L’occupation coloniale de l’Afrique et sa décolonisation brutale

Par François SPIRLET

Déporté de la Résistance, ancien fonctionnaire colonial (1955-1960)

Conseiller et secrétaire particulier d’un Ministre africain (1961-1962)

Expert de l’UNESCO en Afrique Tropicale et des Grands Lacs (1963-1966)

Le récent débat “A vous de juger” sur le rôle positif qu’aurait pu jouer la colonisation a montré à quel point les interprétations sont tranchées et les nerfs à fleur de peau.

Bien que certains des intervenants et la majorité du public n’avaient jamais vécu en Afrique !

D’emblée, précisons par mon vécu de fonctionnaire colonial, ayant connu les dernières années d’occupation européenne de l’Afrique (colonialisme étant un euphémisme) qu’il n’y a jamais eu de “bonne’ colonisation”, tout au plus de moins mauvaises, mais aussi d’exécrables, telle que celle d’Afrique du Sud, sans doute la plus connue.

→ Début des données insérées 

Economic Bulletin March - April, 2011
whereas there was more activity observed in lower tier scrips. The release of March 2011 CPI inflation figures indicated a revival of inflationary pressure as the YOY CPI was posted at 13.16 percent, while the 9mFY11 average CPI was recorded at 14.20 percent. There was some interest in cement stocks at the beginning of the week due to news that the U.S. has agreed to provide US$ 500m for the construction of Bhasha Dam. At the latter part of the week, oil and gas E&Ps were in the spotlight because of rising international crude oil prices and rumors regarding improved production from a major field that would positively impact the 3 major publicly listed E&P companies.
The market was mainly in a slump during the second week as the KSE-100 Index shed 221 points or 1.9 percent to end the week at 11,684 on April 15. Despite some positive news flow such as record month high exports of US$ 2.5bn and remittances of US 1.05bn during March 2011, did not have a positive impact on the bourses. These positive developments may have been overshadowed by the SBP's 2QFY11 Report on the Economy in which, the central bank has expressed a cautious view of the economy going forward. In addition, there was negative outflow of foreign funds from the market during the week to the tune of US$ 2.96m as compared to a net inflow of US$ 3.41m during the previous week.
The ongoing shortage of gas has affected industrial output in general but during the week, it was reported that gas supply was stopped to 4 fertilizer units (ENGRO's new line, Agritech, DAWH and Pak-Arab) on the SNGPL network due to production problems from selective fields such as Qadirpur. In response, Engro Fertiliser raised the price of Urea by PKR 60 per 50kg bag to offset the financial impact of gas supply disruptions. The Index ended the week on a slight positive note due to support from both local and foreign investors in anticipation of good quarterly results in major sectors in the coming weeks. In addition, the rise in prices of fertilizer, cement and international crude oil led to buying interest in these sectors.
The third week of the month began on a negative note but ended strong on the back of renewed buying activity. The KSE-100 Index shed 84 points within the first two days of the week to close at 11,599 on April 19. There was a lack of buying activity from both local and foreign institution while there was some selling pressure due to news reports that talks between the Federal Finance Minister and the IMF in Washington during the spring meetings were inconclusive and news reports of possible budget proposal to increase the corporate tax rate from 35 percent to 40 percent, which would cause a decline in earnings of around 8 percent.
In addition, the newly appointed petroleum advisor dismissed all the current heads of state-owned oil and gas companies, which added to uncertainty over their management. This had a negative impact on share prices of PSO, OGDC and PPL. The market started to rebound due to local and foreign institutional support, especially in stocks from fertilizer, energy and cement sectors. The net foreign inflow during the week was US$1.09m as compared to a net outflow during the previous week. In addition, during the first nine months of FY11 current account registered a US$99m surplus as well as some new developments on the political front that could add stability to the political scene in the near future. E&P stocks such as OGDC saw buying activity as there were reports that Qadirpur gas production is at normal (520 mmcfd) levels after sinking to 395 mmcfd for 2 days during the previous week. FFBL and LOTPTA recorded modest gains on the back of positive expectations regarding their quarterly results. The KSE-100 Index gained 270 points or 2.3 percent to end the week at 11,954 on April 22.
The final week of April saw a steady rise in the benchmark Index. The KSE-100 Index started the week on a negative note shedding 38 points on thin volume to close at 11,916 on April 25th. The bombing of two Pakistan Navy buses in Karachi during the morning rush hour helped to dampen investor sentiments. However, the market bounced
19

Avant de comprendre l’inanité de l’article 4 de la loi du 23 février 2005, et le légitime appel des 19, il est indispensable d’en expliquer la raison primordiale.

Il s’agit de l’absence d’un devoir de Mémoire européen qui aurait été initié par tous les pays ayant participé au dépeçage de l’Afrique et à l’occupation coloniale qui s’en est suivi.

C’est l’explication primordiale du chaos africain actuel, nous y reviendrons.

Il s’agit, malheureusement de la quasi-totalité des pays fondateurs de l’Europe des 12, dont certains, tout aussi coupables, se sont permis de culpabiliser la seule France.

Ce devoir de mémoire, incontournable et accompli de façon exemplaire aurait évité bien des erreurs et permis de jeter les nouvelles bases d’une véritable coopération eurafricaine.

À ce sujet, en m’appuyant sur mon vécu, c’est parce que l’Allemagne a accompli son travail de Mémoire mieux que d’autres qu’elle a retrouvé sa dignité.

Mais il a fallu 50 ans avant qu’un chef d’État français affirme sans ambiguïté le rôle et les responsabilités du régime de Vichy dans sa collaboration avec le nazisme.

En espérant que sa démarche, bien tardive était totalement dénuée d’intention électoraliste.

Enfin, il est indispensable de déterminer, une fois pour toutes, la finalité de la colonisation.

Il s’agissait avant tout de trouver et d’exploiter toutes les ressources africaines, pour assurer ainsi un prodigieux développement à l’économie européenne, sous le couvert d’apporter aux colonisés la modernité et l’espoir d’une vie meilleure, à laquelle il n’ont jamais eu accès.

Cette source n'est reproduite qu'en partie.